PASSAGE FOR REVIEW

»»

The Federal Trade Commission (“FTC”) recently issued a Notice of Proposed Rulemaking in which the FTC proposed a new rule that would effectively ban non-compete clauses. If finalized, the proposed rule would supersede state laws and change the landscape of employment agreements as we know it. This proposal came just a day after the FTC took action against several companies and individuals asserting that their non-compete clauses are unfair.
The enforceability of non-compete clauses has typically been determined by state common law. Generally, non-compete clauses have been determined to be enforceable to the extent that the clauses are reasonable in time period and geographic scope and that they are necessary to protect the employer’s legitimate interests. However, under the proposed rule, employers would be barred from entering into almost all non-compete clauses that prevent workers from seeking or accepting employment or operating a business after the conclusion of the worker’s employment with the employer.
Specifically, the proposed rule provides, “[i]t is an unfair method of competition for an employer to enter into or attempt to enter into a non-compete clause with a worker; maintain with a worker a non-compete clause; or represent to a worker that the worker is subject to a non-compete clause where the employer has no good faith basis to believe that the worker is subject to an enforceable non-compete clause.” Based on the broad definition of “worker,” the proposed rule would apply to employees, independent contractors, interns, and volunteers.
This ban would extend to de facto non-compete clauses and provides a “functional test” to determine whether a contractual term is a non-compete clause. Pursuant to the language of the proposed rule, contractual terms that have an “effect of prohibiting the worker from seeking or accepting employment with a person or operating a business after the conclusion of the worker’s employment with the employer.” The proposed rule provides examples such as a non-disclosure agreement that is “written so broadly that it effectively precludes the worker from working in the same field after the conclusion of the worker’s employment.”
The proposed rule would not only prevent employers from entering into non-complete clauses with workers, but it would also require employers to rescind existing non-compete clauses. If the proposed rule is adopted, employers will be required to provide notice to current and former workers within 45 days of rescinding the existing non-compete clause. The proposed rule does provide model language for employers, but employers are not required to use this specific language, provided that the notice “communicates to the worker that the worker’s non-compete clause is no longer in effect and may not be enforced against the worker.”

««

DATASET
»»

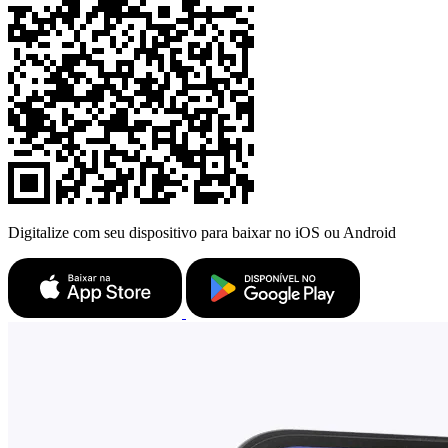
Digitalize com seu dispositivo para baixar no iOS ou Android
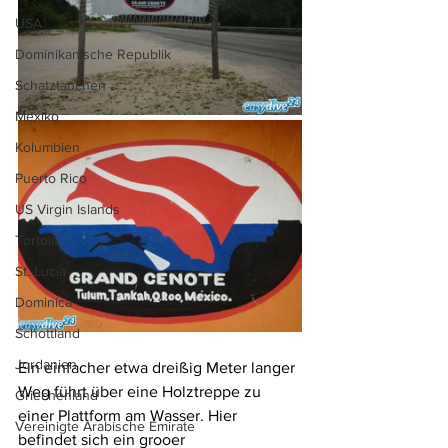
USA
Dominikanische Republik
Schatztauchen
Mexiko
Kolumbien
Puerto Rico
US Virgin Islands
Tortola
St. Lucia
Dominica
Schottland
Jordanien
Ein einfacher etwa dreißig Meter langer 
Weg führt über eine Holztreppe zu 
Griechenland
einer Plattform am Wasser. Hier 
Vereinigte Arabische Emirate
befindet sich ein grooer 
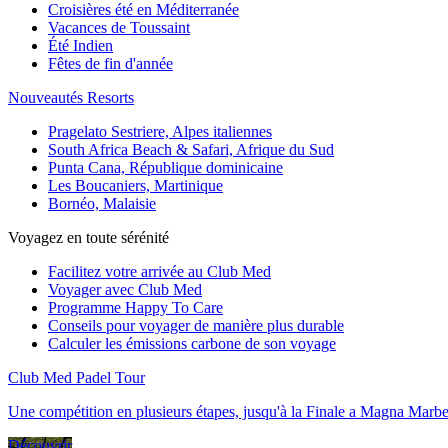
Croisières été en Méditerranée
Vacances de Toussaint
Été Indien
Fêtes de fin d'année
Nouveautés Resorts
Pragelato Sestriere, Alpes italiennes
South Africa Beach & Safari, Afrique du Sud
Punta Cana, République dominicaine
Les Boucaniers, Martinique
Bornéo, Malaisie
Voyagez en toute sérénité
Facilitez votre arrivée au Club Med
Voyager avec Club Med
Programme Happy To Care
Conseils pour voyager de manière plus durable
Calculer les émissions carbone de son voyage
Club Med Padel Tour
Une compétition en plusieurs étapes, jusqu'à la Finale a Magna Marbe
Découvrir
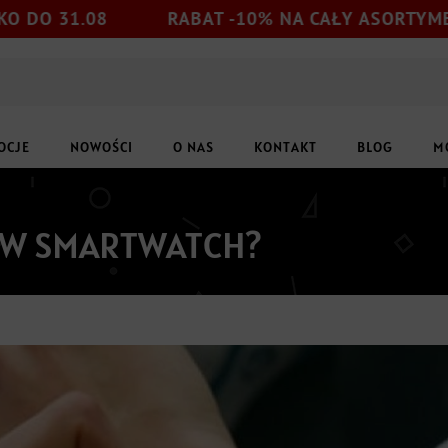
.08
RABAT -10% NA CAŁY ASORTYMENT
OCJE
NOWOŚCI
O NAS
KONTAKT
BLOG
M
U W SMARTWATCH?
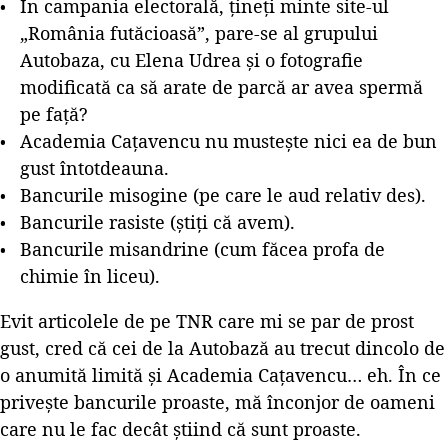
În campania electorală, țineți minte site-ul
„România futăcioasă”, pare-se al grupului
Autobaza, cu Elena Udrea și o fotografie
modificată ca să arate de parcă ar avea spermă
pe față?
Academia Cațavencu nu mustește nici ea de bun
gust întotdeauna.
Bancurile misogine (pe care le aud relativ des).
Bancurile rasiste (știți că avem).
Bancurile misandrine (cum făcea profa de
chimie în liceu).
Evit articolele de pe TNR care mi se par de prost
gust, cred că cei de la Autobază au trecut dincolo de
o anumită limită și Academia Cațavencu… eh. În ce
privește bancurile proaste, mă înconjor de oameni
care nu le fac decât știind că sunt proaste.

««

TASKS FOR THIS EXERCISE
[a] Rewrite the stretch of the text on the FTC's proposed non-compete ban from "The Federal Trade" through "clauses are unfair.", changing "supersede" to "override".
[b] According to the text on the FTC's proposed non-compete ban, how soon after rescinding an existing non-compete clause must employers notify current and former workers?
[c] Continue the text on the FTC's proposed non-compete ban from its last sentence.

EXPECTED RESPONSES
[a]
The Federal Trade Commission (“FTC”) recently issued a Notice of Proposed Rulemaking in which the FTC proposed a new rule that would effectively ban non-compete clauses. If finalized, the proposed rule would override state laws and change the landscape of employment agreements as we know it. This proposal came just a day after the FTC took action against several companies and individuals asserting that their non-compete clauses are unfair.

[b] Within 45 days.

[c]
Certain employers, such as banks, common carriers, and air carriers, are excluded under this proposed rule. Additionally, the proposed rule does provide a narrow exception upon the sale of a business or a partner or member’s ownership interest. The exception requires that the partner or member would have to have at least a twenty-five percent interest in the business. Notably, the proposed rule does not provide guidance as to how the ownership interest is determined.
Although the proposed rule has raised concerns amongst employers, the proposed rule is only at the early stages of the approval process. The proposed rule is open for public comment until at least May 10, 2023. Thereafter, the FTC could reopen the comment period, issue a new proposed rule, terminate the proposed rule, or move on the final rule. This process can and will take time. 
As it stands now, there is no national ban on non-compete clauses. The enforceability of such clauses is governed by the state. For example, according to the New York State Attorney General, to be enforceable, a non-compete provision must: (i) be “necessary to protect the employer’s legitimate interests;” (ii) “not impose an undue hardship on the employee;” (iii) “not harm the public;” and (iv) be “reasonable in time period and geographic scope.” Until and unless the national ban is implemented, employers should comply with their respective state requirements to ensure their contractual provisions are enforceable.
Kaufman Dolowich remains available to assist clients with the preparation of non-compete clauses. If you have questions about these developments, complying with your state’s common law, or are in need of assistance in implementing non-compete clauses, please contact one of the experienced employment attorneys at Kaufman Dolowich.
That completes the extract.